WHAT YOU SHOULD DO - Say how many lines in this listing include the word "down", with no other words in the reply.

*** Begin section ***

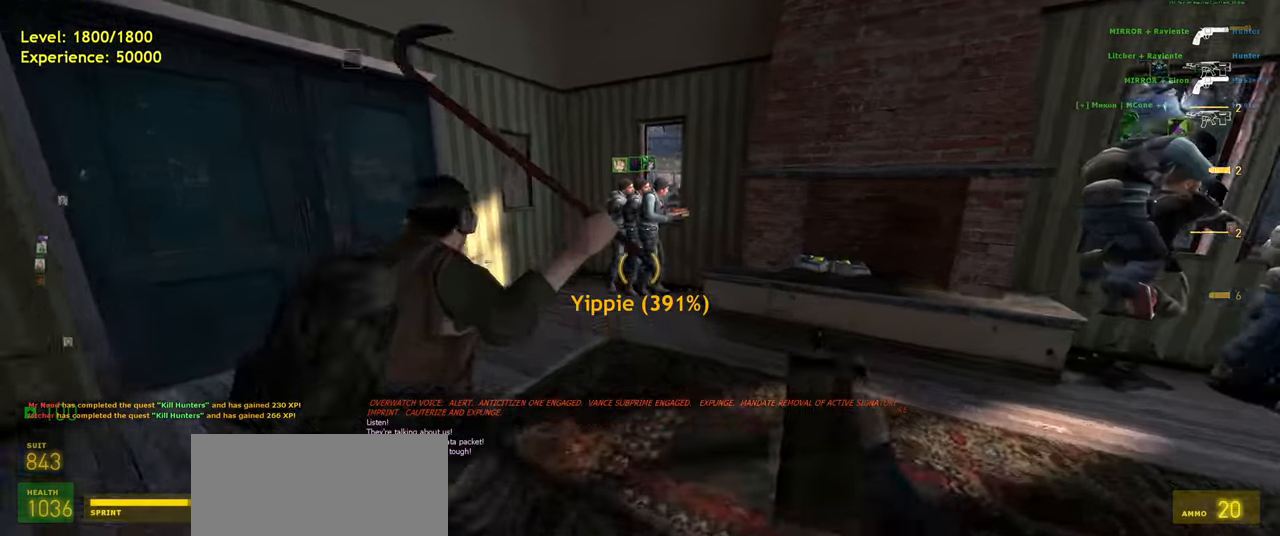
{"keys": ["a", "w"], "mouse": [], "events": [[160, "a", "down"], [300, "a", "up"], [480, "a", "down"]]}
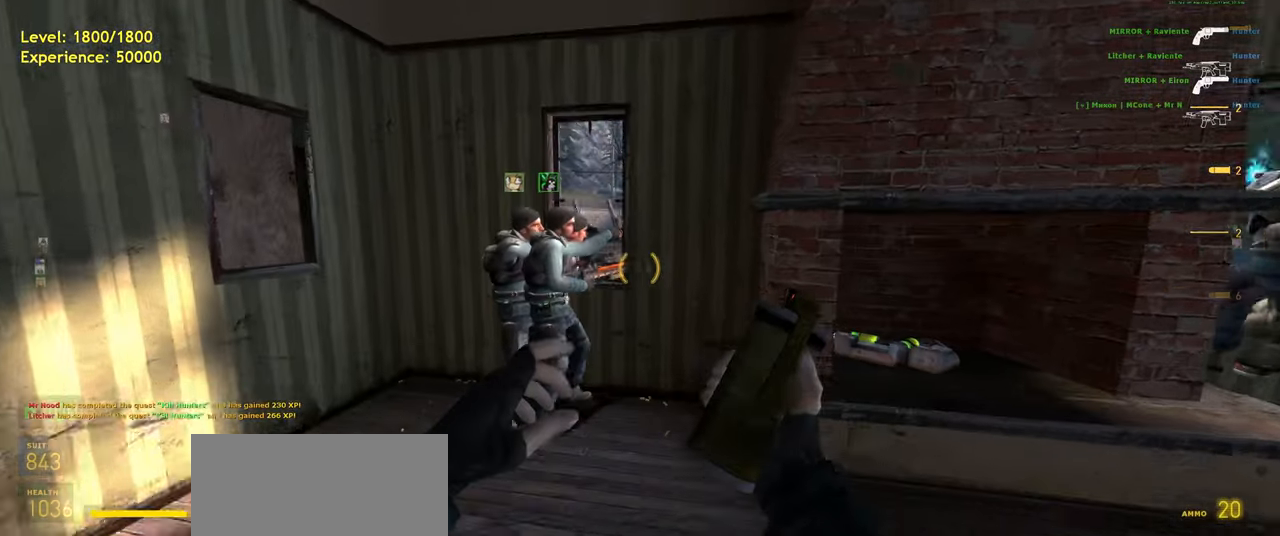
{"keys": [], "mouse": [], "events": [[100, "a", "up"], [180, "w", "up"]]}
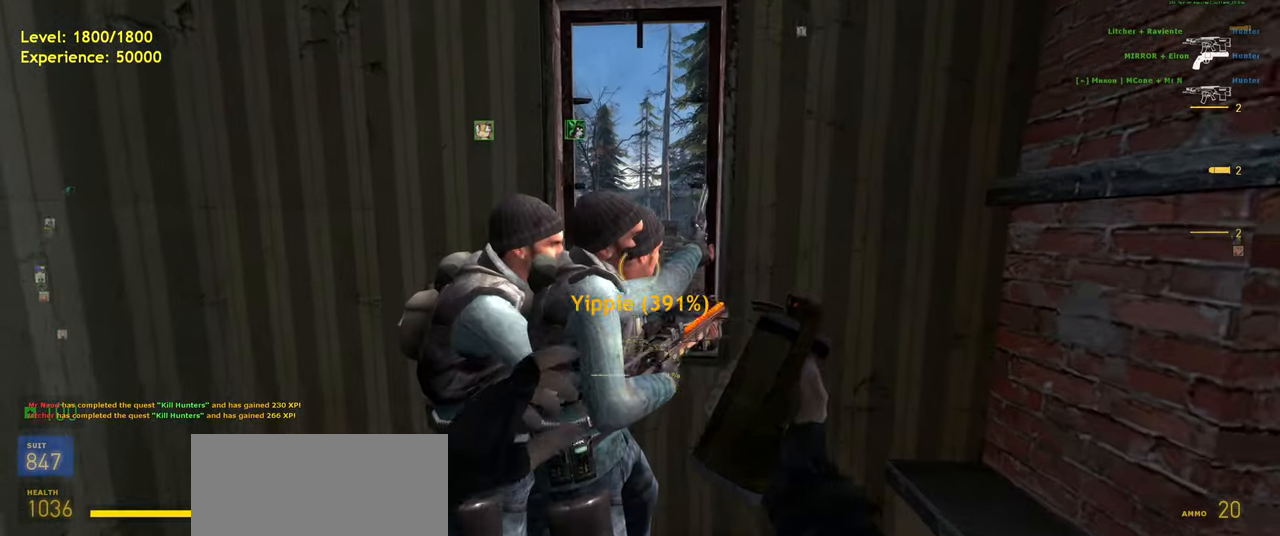
{"keys": [], "mouse": [], "events": [[120, "mouse_right", "down"], [280, "mouse_right", "up"]]}
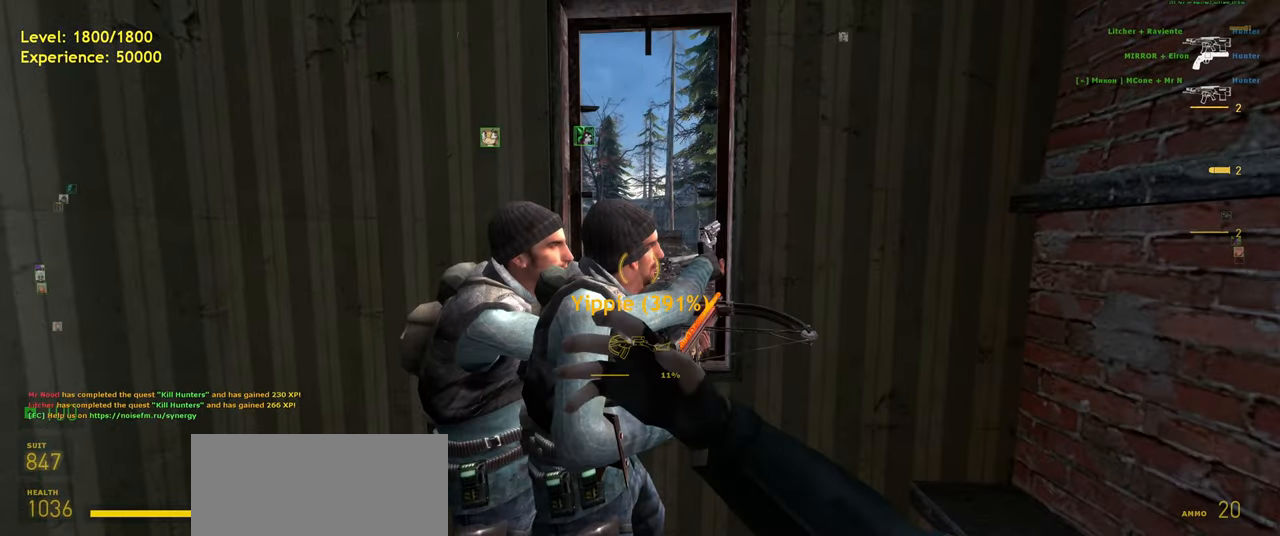
{"keys": ["d"], "mouse": [], "events": [[360, "s", "down"], [460, "d", "down"], [500, "s", "up"]]}
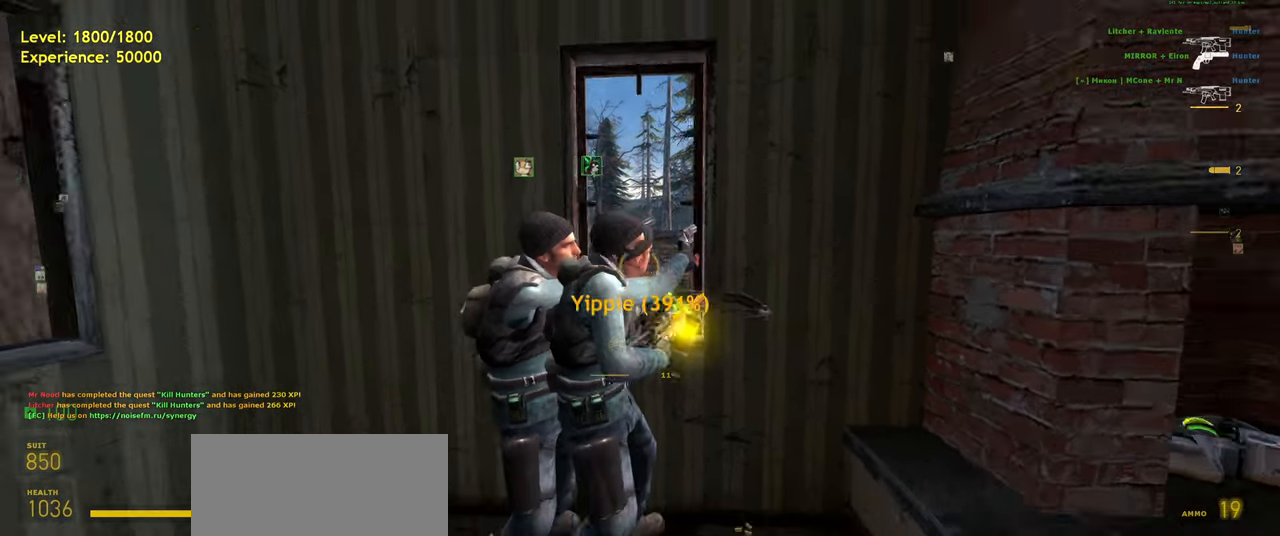
{"keys": ["w"], "mouse": [], "events": [[120, "d", "up"], [460, "w", "down"]]}
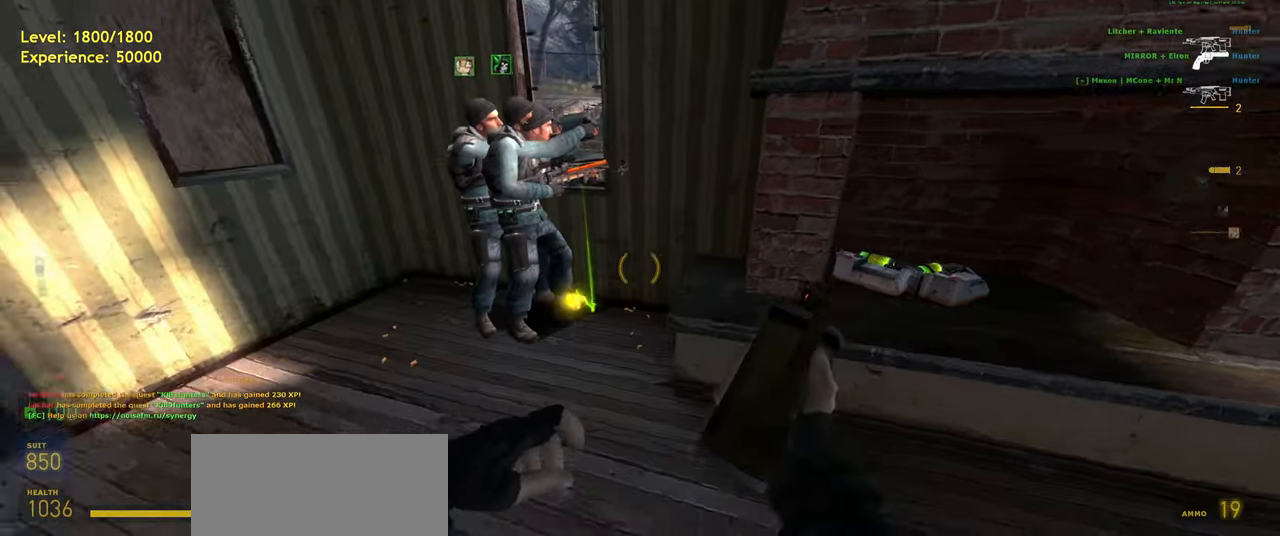
{"keys": ["d"], "mouse": [], "events": [[20, "a", "down"], [160, "w", "up"], [180, "a", "up"], [320, "s", "down"], [380, "d", "down"], [460, "s", "up"]]}
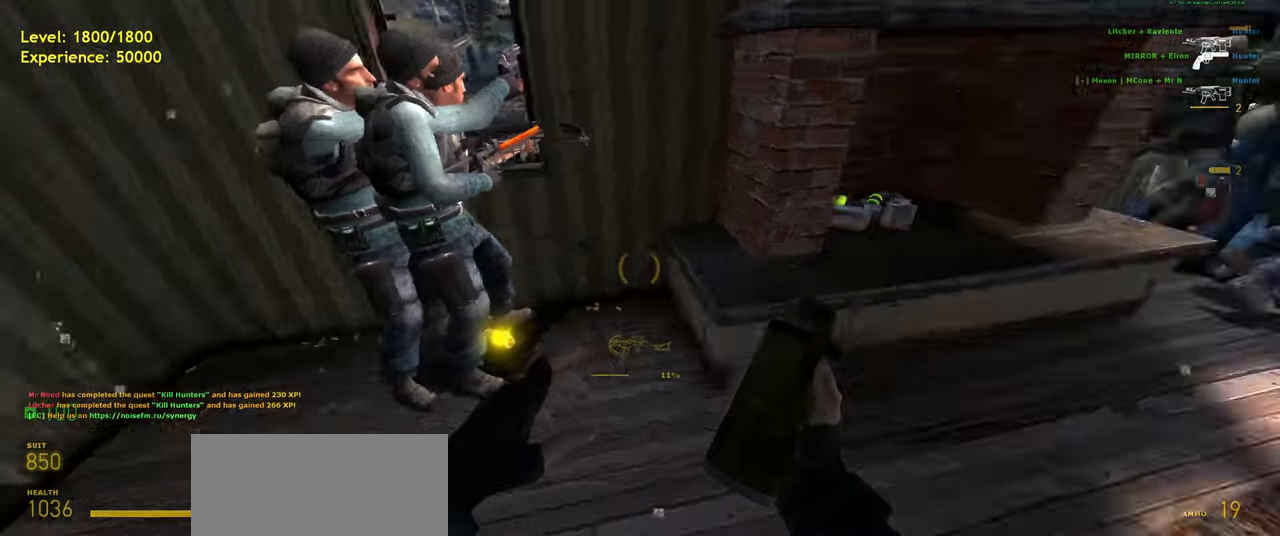
{"keys": ["d", "q", "w"], "mouse": [], "events": [[20, "shift", "down"], [160, "w", "down"], [220, "d", "up"], [400, "q", "down"], [460, "d", "down"], [480, "shift", "up"]]}
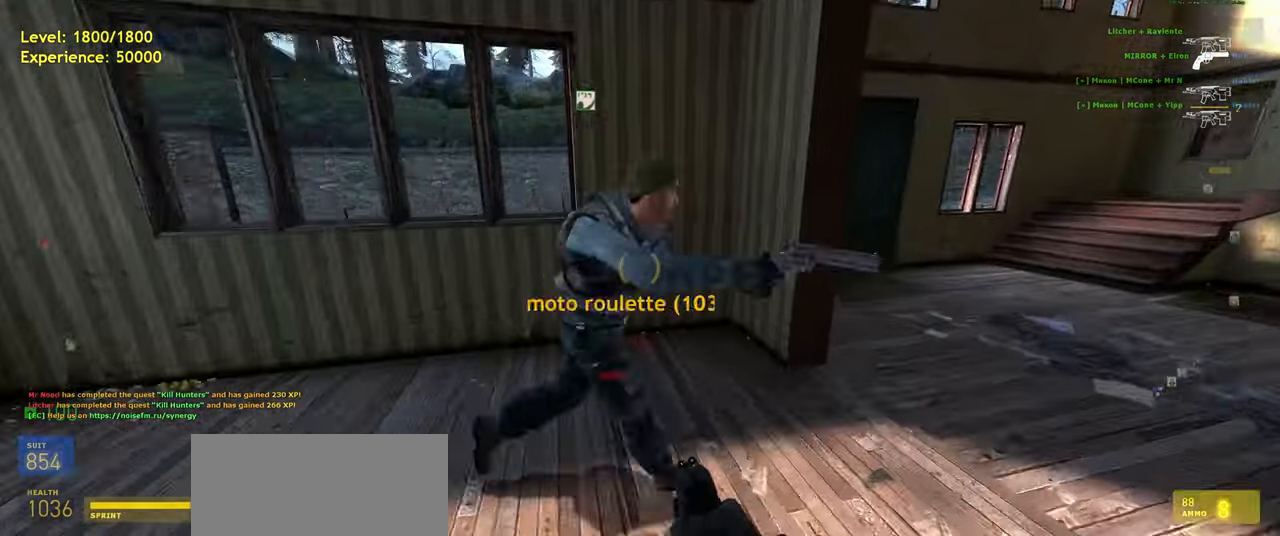
{"keys": ["d"], "mouse": [], "events": [[60, "q", "up"], [80, "w", "up"]]}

*** End section ***

SOLUTION TO THIS TASK - 6